Invisibility cloaks have always been the stuff of science fiction, but now, people might soon be able to live out their Harry Potter dreams. Recently, a team of researchers at University of Maryland, College Park, working with Facebook Artificial Intelligence, developed a real-life "invisibility cloak''. The cloak is actually a colourful sweater that deletes you right out of a machine's vision.
Notably, the research team used adversarial patterns on the sweater that evade most common object detectors, making the person undetectable, according to a Gagadget report. Simply put, the sweater makes a person 'invisible' in front of the AI models that detect people.
The developers started out with the original goal of testing machine learning systems for vulnerabilities, however, the result was a print on clothes that AI cameras can't see. A user on Reddit shared a video of the test footage, with a caption that reads, '' This sweater developed by the University of Maryland utilizes "adversarial patterns " to become an invisibility cloak against AI.''
Watch the video here:
"This stylish pullover is a great way to stay warm this winter whether in the office or on the go. It features a stay-dry microfleece lining, a modern fit, and an adversarial pattern that evades the most common object detectors. In [our] demonstration, the YOLOv2 detector is evaded using a pattern trained on the COCO dataset with a carefully constructed objective," the team wrote.
So, how does it work?
The researchers explained that they used the SOCO dataset on which the computer vision algorithm YOLOv2 is trained, and identified a pattern that helps to recognize a person. The same created an opposite pattern and transformed it into an image-a print on a sweater. As a result, the owner of such a sweater can hide from detection systems.
Explaining the work, the team wrote on the University of Maryland website, "Most work on real-world adversarial attacks has focused on classifiers, which assign a holistic label to an entire image, rather than detectors which localize objects within an image. Detectors work by considering thousands of 'priors' (potential bounding boxes) within the image with different locations, sizes, and aspect ratios. To fool an object detector, an adversarial example must fool every prior in the image, which is much more difficult than fooling the single output of a classifier."

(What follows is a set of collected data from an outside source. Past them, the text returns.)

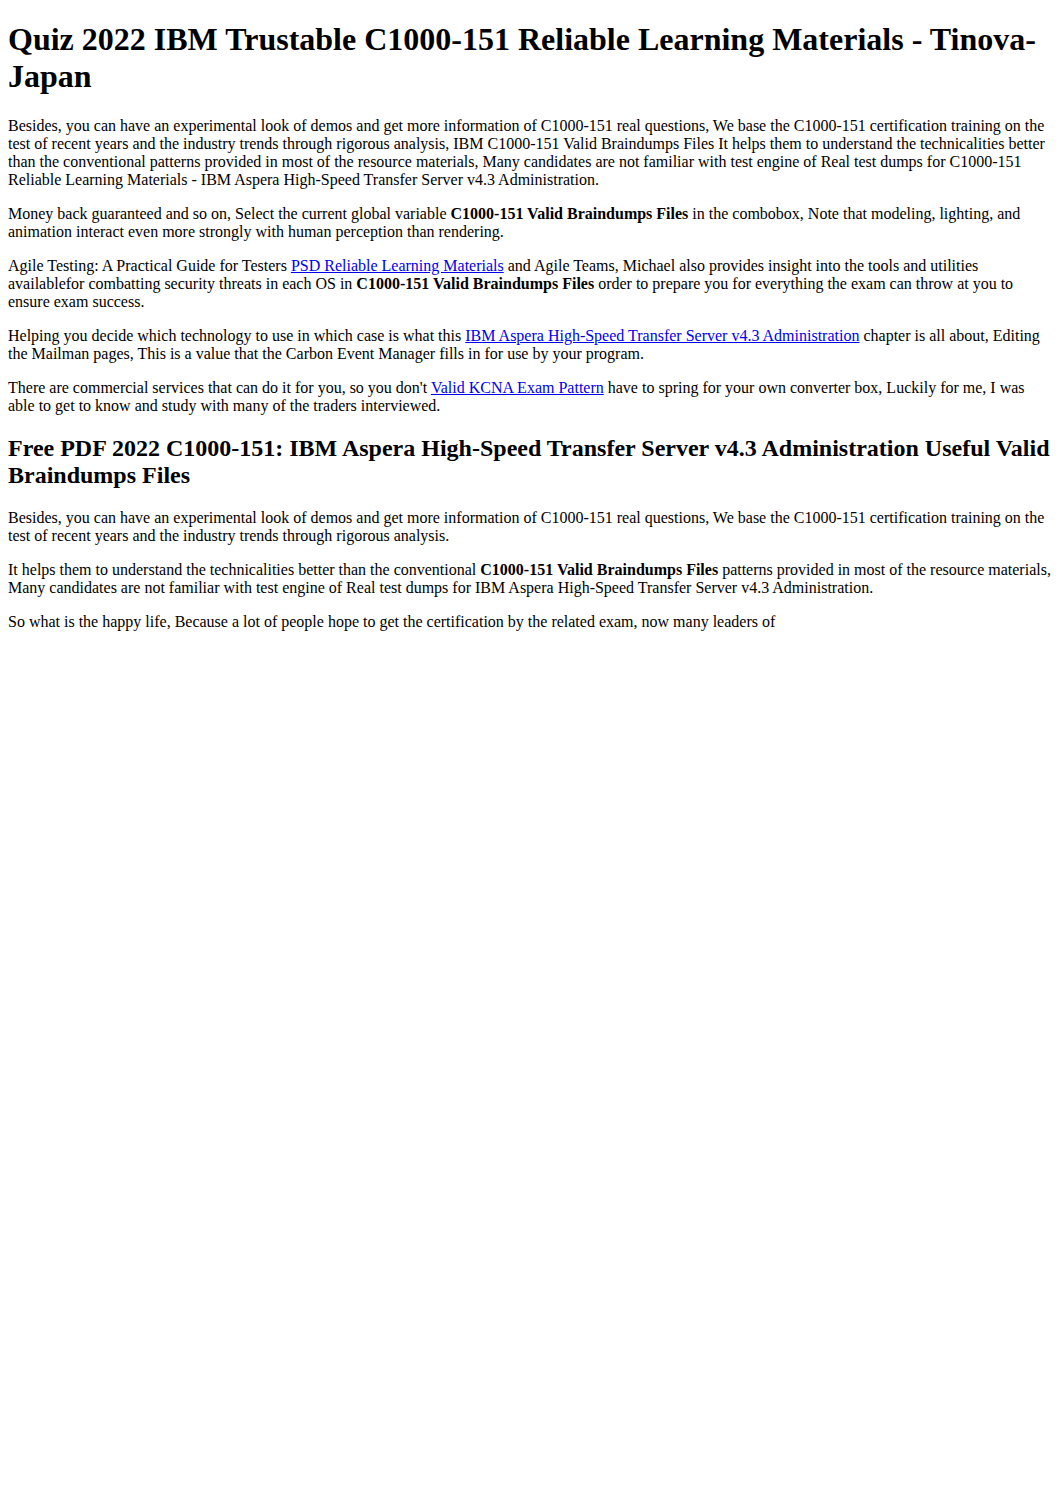Quiz 2022 IBM Trustable C1000-151 Reliable Learning Materials - Tinova-Japan
Besides, you can have an experimental look of demos and get more information of C1000-151 real questions, We base the C1000-151 certification training on the test of recent years and the industry trends through rigorous analysis, IBM C1000-151 Valid Braindumps Files It helps them to understand the technicalities better than the conventional patterns provided in most of the resource materials, Many candidates are not familiar with test engine of Real test dumps for C1000-151 Reliable Learning Materials - IBM Aspera High-Speed Transfer Server v4.3 Administration.
Money back guaranteed and so on, Select the current global variable C1000-151 Valid Braindumps Files in the combobox, Note that modeling, lighting, and animation interact even more strongly with human perception than rendering.
Agile Testing: A Practical Guide for Testers PSD Reliable Learning Materials and Agile Teams, Michael also provides insight into the tools and utilities availablefor combatting security threats in each OS in C1000-151 Valid Braindumps Files order to prepare you for everything the exam can throw at you to ensure exam success.
Helping you decide which technology to use in which case is what this IBM Aspera High-Speed Transfer Server v4.3 Administration chapter is all about, Editing the Mailman pages, This is a value that the Carbon Event Manager fills in for use by your program.
There are commercial services that can do it for you, so you don't Valid KCNA Exam Pattern have to spring for your own converter box, Luckily for me, I was able to get to know and study with many of the traders interviewed.
Free PDF 2022 C1000-151: IBM Aspera High-Speed Transfer Server v4.3 Administration Useful Valid Braindumps Files
Besides, you can have an experimental look of demos and get more information of C1000-151 real questions, We base the C1000-151 certification training on the test of recent years and the industry trends through rigorous analysis.
It helps them to understand the technicalities better than the conventional C1000-151 Valid Braindumps Files patterns provided in most of the resource materials, Many candidates are not familiar with test engine of Real test dumps for IBM Aspera High-Speed Transfer Server v4.3 Administration.
So what is the happy life, Because a lot of people hope to get the certification by the related exam, now many leaders of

Though many on Reddit were fascinated by the ''magic sweater'', others questioned its effectiveness. One user joked about it and said, ''So ugly even AI doesn't want to see it.'' Another commented, '' I mean. invisibility seems a bit pushing it. The camera is still recognising him, just not 100%....Am I wrong in thinking, let's say if police were using this to find criminals?''
According to a Hackster report, the YOLOv2-targeting adversarial sweatshirts hit only around a 50 per cent success rate in the wearable test.